Psychische Entwicklung
Die psychische Entwicklung des Individuums meint heute „die geordnete (regelhafte), gerichtete und längerfristige Veränderung des Erlebens und Verhaltens über die gesamte Lebensspanne.“[1] Um also von Entwicklung sprechen zu können, müssen die Veränderungen über eine Zeit hinweg anhalten; nicht gemeint sind kurzfristige Veränderungen der Befindlichkeit oder abrupt eintretende Veränderungen (wie zum Beispiel Unfälle). Vielfach treten Entwicklungsprozesse in Abhängigkeit vom Lebensalter auf. Spätere Veränderungen sind auf frühere Entwicklungsschritte bezogen.[2]
Entwicklung – auch psychische Entwicklung – ist kein einheitliches Phänomen, sondern es lassen sich Entwicklungsbereiche – mit zum Teil unterschiedlichen Entwicklungsverläufen – unterscheiden, z. B. kognitive Entwicklung und die Entwicklung der Intelligenz, emotionale und moralische Entwicklung, die Entwicklung der Sprache, die des Selbstkonzepts und der Persönlichkeit, die Entwicklung der Geschlechtstypisierung und die der sozialen Beziehungen. In der Psychologie befasst sich – neben anderen Bereichen – besonders die Entwicklungspsychologie mit solchen Themen.
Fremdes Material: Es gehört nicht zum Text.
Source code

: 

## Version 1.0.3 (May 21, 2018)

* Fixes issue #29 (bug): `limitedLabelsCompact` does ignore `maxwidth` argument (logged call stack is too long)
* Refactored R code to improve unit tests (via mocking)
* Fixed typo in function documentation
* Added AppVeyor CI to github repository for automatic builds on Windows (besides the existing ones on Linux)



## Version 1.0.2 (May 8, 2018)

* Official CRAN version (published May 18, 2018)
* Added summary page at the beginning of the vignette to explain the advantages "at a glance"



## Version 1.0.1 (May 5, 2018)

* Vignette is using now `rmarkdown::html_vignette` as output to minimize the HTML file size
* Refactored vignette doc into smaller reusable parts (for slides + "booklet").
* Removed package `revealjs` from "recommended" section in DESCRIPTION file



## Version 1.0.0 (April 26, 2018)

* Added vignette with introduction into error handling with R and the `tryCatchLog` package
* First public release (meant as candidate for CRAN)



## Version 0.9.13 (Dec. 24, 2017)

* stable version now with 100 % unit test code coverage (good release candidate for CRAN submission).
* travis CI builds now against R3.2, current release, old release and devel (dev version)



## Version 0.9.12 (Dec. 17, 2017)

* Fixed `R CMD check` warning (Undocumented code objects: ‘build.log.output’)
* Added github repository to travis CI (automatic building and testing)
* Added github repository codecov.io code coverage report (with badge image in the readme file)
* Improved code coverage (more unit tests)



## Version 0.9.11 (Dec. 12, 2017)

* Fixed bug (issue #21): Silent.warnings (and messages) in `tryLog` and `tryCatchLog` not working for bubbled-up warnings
Entwicklung und Entwicklungspsychologie
[Bearbeiten | Quelltext bearbeiten]Die Entwicklungspsychologie geht heute davon aus, dass psychische Entwicklung ein lebenslanger Prozess ist. Sowohl das Wachstum als auch der Abbau von Fähigkeiten ist möglich, und die Dynamik der psychischen Entwicklung kann erheblich zwischen verschiedenen Entwicklungsbereichen wie auch innerhalb desselben Bereichs variieren; es kann im gleichen Zeitraum eine Zunahme, eine Abnahme und eine Konstanz von Fähigkeiten geben. Schließlich ist Entwicklung über die gesamte Lebensspanne „plastisch“, wenn die Plastizität im Alter auch wahrscheinlich abnimmt. Und Entwicklung ist eingebettet in Kontexte; das können normative altersgebundene Einflüsse sein (zum Beispiel Pubertät oder Pensionierung), normative historisch-kulturelle (wie Globalisierung oder politische Revolutionen), oder auch nichtnormative Einflüsse (wie Krankheit, Arbeitsplatzverlust oder die Entscheidung, sich vom Partner zu trennen). Menschen sind – innerhalb gegebener Grenzen – immer Mitgestalter ihrer Entwicklung.[1]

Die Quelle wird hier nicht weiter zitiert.